Didn't your mother ever tell you? If you don't have anything nice to say, don't say anything at all, unless it's constructive. Firstly, what you see in that output snippet isn't even 1/10th of my Auto Cracker. The naming is none of your bloody business. Holy shit, you're one irritating bastard.

[spookyman166]

sloar

isnt all the auths located in one central place. the splash screen and that is in SWTTHreads and the directory b

[solarwind]

sloar

isnt all the auths located in one central place. the splash screen and that is in SWTTHreads and the directory b

That is incorrect. The auth blocks are distributed sporadically. You need to search for them carefully. But I guess to search for them, you'll need to know how to decrypt strings. I'll cover that in a bit.

[spookyman166]

thanks solar you own

and can you post a tut on BCEL install and use please

[tandem]

And it will change with every single release.  Or atleast you should make the assumption it will.  That is why we suggest you create a program to search for them.

or you can manually do it the search each and every release, if you're a masochist like super. =P

[solarwind]

thanks solar you own

and can you post a tut on BCEL install and use please

Sure thing bro.

[solarwind]

And it will change with every single release.  Or atleast you should make the assumption it will.  That is why we suggest you create a program to search for them.

or you can manually do it the search each and every release, if you're a masochist like super. =P

ROFL that is so true. If you have the patience (or stupidity) like super_, you can search for them by hand every single release. The class names change EVERY release.

[spookyman166]

And it will change with every single release.  Or atleast you should make the assumption it will.  That is why we suggest you create a program to search for them.
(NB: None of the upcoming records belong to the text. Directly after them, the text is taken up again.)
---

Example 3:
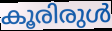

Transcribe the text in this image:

കൂരിരുൾ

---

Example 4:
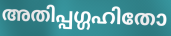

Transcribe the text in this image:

അതിപ്പഗ്ഗഹിതോ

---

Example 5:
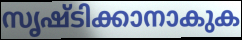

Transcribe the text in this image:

സൃഷ്ടിക്കാനാകുക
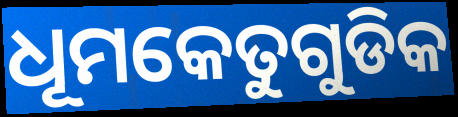
ଧୂମକେତୁଗୁଡିକ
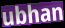
ubhan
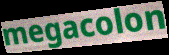
megacolon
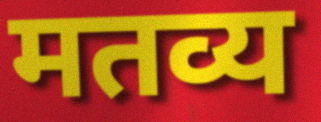
मतव्य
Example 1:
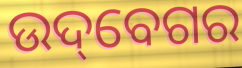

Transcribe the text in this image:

ଉଦ୍‌ବେଗର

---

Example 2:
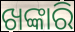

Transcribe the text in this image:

ଖଙ୍କାରି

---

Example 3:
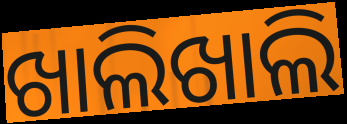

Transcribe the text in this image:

ଖାଲିଖାଲି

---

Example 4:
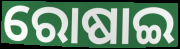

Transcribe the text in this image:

ରୋଷାଇ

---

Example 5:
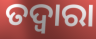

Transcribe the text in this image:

ତଦ୍ୱାରା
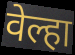
वेल्हा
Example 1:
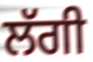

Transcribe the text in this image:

ਲੱਗੀ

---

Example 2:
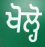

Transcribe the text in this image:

ਖੋਲ੍ਹੋ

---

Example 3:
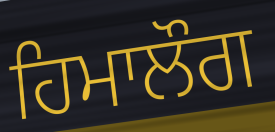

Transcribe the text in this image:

ਹਿਮਾਲੌਗ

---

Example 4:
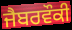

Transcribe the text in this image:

ਜੈਬਰਵੌਕੀ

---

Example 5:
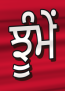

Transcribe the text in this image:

ਝੂੰਮੇਂ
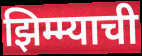
झिम्म्याची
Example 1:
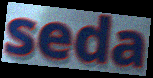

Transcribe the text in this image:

seda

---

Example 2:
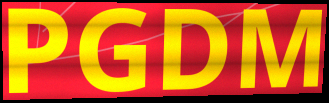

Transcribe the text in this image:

PGDM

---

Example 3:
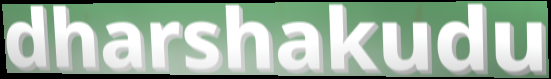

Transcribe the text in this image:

dharshakudu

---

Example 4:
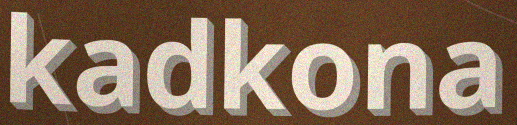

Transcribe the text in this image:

kadkona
or you can manually do it the search each and every release, if you're a masochist like super. =P

ROFL that is so true. If you have the patience (or stupidity) like super_, you can search for them by hand every single release. The class names change EVERY release.

then how would you know which one is which with out hand checking them

[solarwind]

And it will change with every single release.  Or atleast you should make the assumption it will.  That is why we suggest you create a program to search for them.

or you can manually do it the search each and every release, if you're a masochist like super. =P

ROFL that is so true. If you have the patience (or stupidity) like super_, you can search for them by hand every single release. The class names change EVERY release.

then how would you know which one is which with out hand checking them

Therein lies the beauty of the updater, the auto cracker, the class parser framework. They all work on the same principle: find a pattern and search for it in the code.

[spookyman166]

and im kinda guessing you will let me find out that?